PCF Model Applied to CICTR detailing three initial cycles and a fourth rapid sprint cycle to mature the initial launch of the data sharing architecture. Project milestones owed to the funders are highlighted in red.
The second cycle built upon on the common deployed i2b2 architecture and partners iterated the access, common definition, and testing development for the four target data sources of demographics, diagnoses, medications and laboratory tests. In parallel, the SHRINE[38] network interfaces were installed and tests were defined to measure pilot “connectivity” across the network. Use cases were collectively developed to test both within system and across system validity for the first two data sources. As the systems were being launched, each site devoted considerable effort to recruiting new domain stakeholders in the testing and demonstration of the functionality. An early challenge was in determining how to define and refine the use cases as to allow for review and measurement across sites by the stakeholders who were local to an individual site, in a way that would inform better processes for designing and testing the remaining data sources.
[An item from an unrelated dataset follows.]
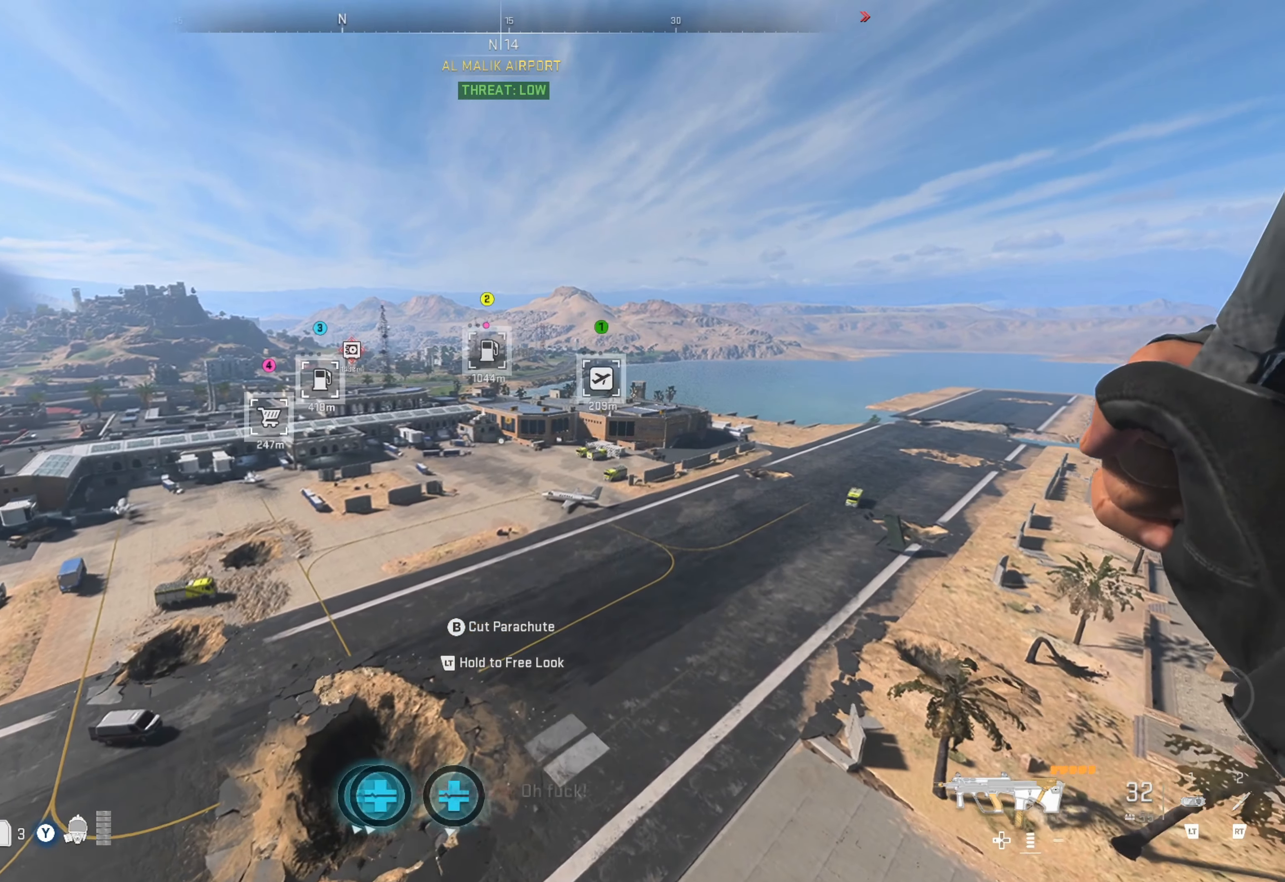
{"buttons": [], "left_stick": "up", "right_stick": "center", "events": []}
By the end of the second phase, the network had completed basic validation of the first two data sources with common tests at each site while maintaining and growing partner engagement.
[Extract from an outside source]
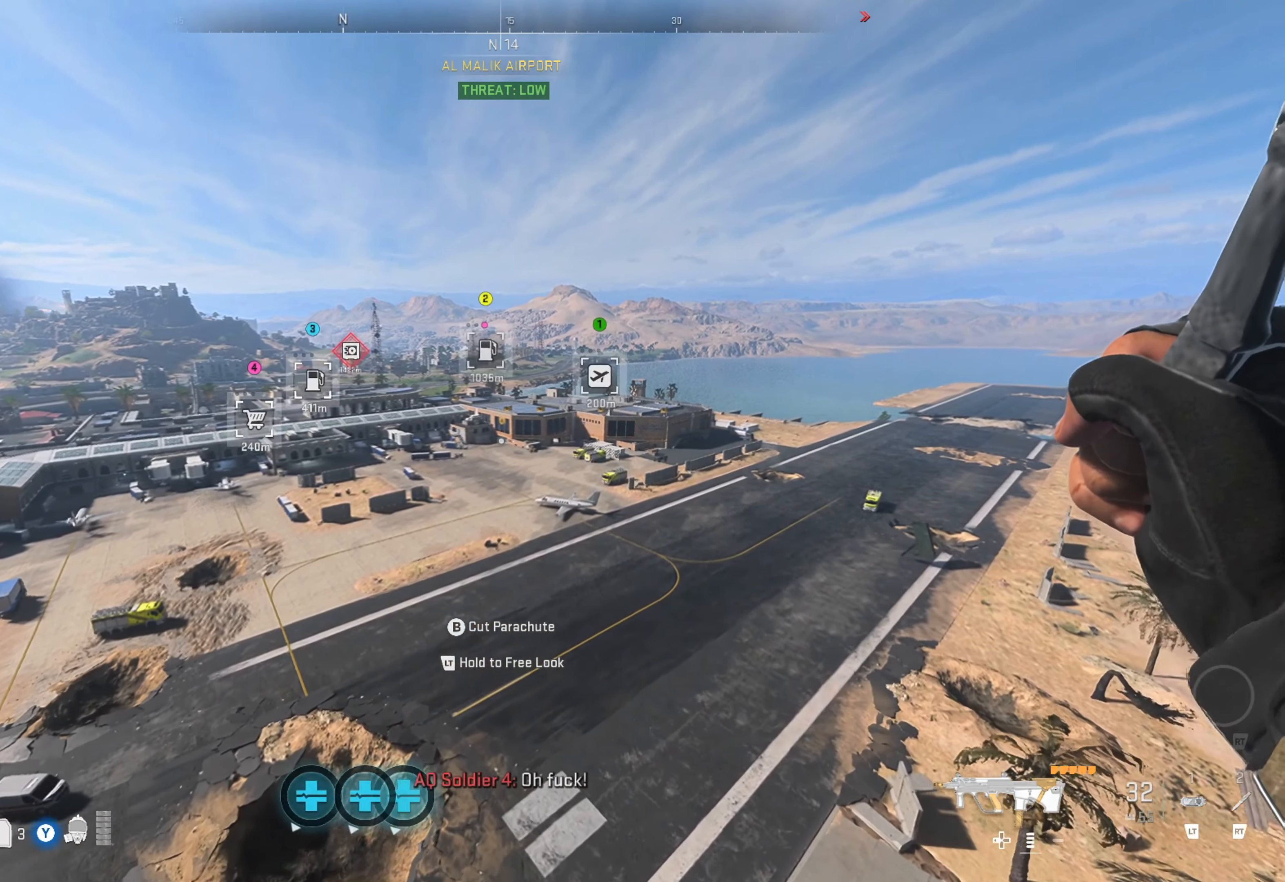
{"buttons": [], "left_stick": "up", "right_stick": "center", "events": [[167, "right_stick", "right"], [267, "right_stick", "center"], [383, "B", "down"], [500, "B", "up"]]}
The third and final planned cycle sought to complete mapping of medication and laboratory data across the three sites, and through this requirement identified significant challenges for defining scope of the much larger mapping efforts involved in these data sources. As there were limited resources at each site, semi-automated tools were tested, which revealed challenges in cross-site evaluation of resulting mappings. A key project contribution was a tool developed at University of California, San Francisco for terminology mapping, which provided programmatic access to a standard medication coding system (RxNorm API). Through this, each site sought to map a common reference medication formulary list of ordered medications to a navigable (RxNorm-based) terminology tree. This was successful with a very restricted set of medications, but stakeholders had difficulty navigating the results. Further refinement of the use cases resulting from this led to a very restricted set of laboratory tests associated specifically with diabetes diagnosis related groups, which in turn required manual data extraction and mapping at each site. Both these data sources tested the design / build / test partnerships across all sites. Throughout the experience of using the PCF model with CICTR, stakeholder engagement grew critically and was crucial to the design process as the project moved towards launch.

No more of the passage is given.